A change in dynamics within the construction industry over the past few years is leading to the demise of the “big contractor” in South Africa.
With the first potential “casualty” possibly being seen in the downward spiral of Basil Read, Industry Insight senior economist David Metelerkamp on Wednesday said the past few years had seen the grip of South Africa’s large, listed construction firms on the construction market steadily eroding in a sector that was already facing tough times.
With nearly 70% of the market value of the listed giants lost over the last ten years, the higher-end of the sector is feeling the most pain, he said during an AfriSam stakeholders breakfast session.
Discussing the state of the South African construction sector, he explained that post the massive boom in the early 2000s and subsequent double-digit growth year after year, the dynamics in the industry started to change as a clear downward trajectory in the industry emerged.
“From about 2011 to present, we saw quite the demise of the big contractor,” Metelerkamp highlighted, noting a significant increase in small and medium-sized contractors taking up the work that the bigger contractors were traditionally awarded.
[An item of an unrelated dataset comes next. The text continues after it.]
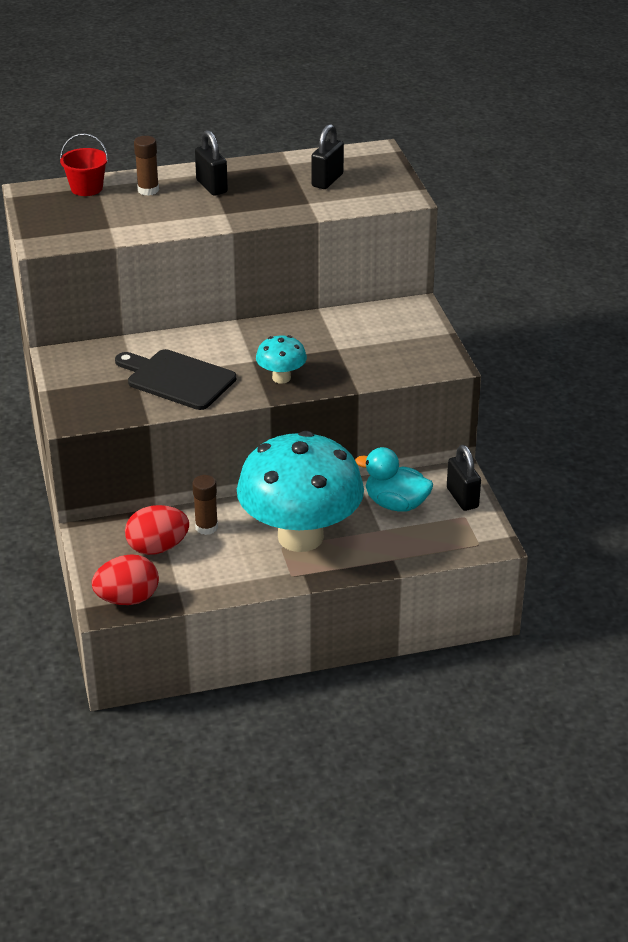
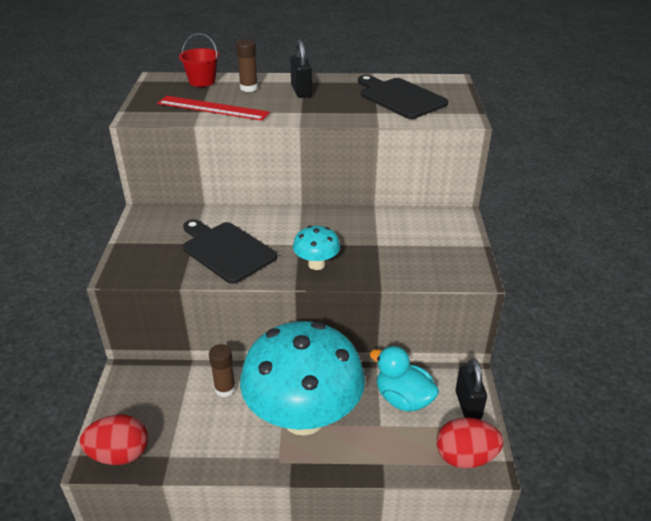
camera: 15 degrees right, 0 degrees up
red egg [125,505,189,555] -> red egg moved to [437,417,503,469]
black padlock [311,124,344,189] -> black cutting board [358,75,448,119]
none -> red ruler [157,96,270,121]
The smaller contractors “basically replaced” the larger players, growing their contributions to the industry from 16% in 2012 to 40% currently, while the contributions from the major players fell from a reported 60% contribution in 2012 to 40% or 45% now, leading to a loss of about 15% of market share.
This came as government started breaking up the big projects into smaller pieces, owing to a slower pace of transformation than government would have liked, in addition to the collusion in the building of the 2010 FIFA World Cup stadiums and the loss of trust in the industry by government – the sector’s largest client.
The pressure faced by large contractors is compounded by the disarray of the overall sector, particularly the civil sector, which is at recessionary levels and is facing a particularly tough year ahead.
In addition, it is believed that there are “just too many” listed construction companies in South Africa, compared with global trends, Metelerkamp said, noting that China and Australia, for example, had only three to four listed construction firms, compared with South Africa’s nine.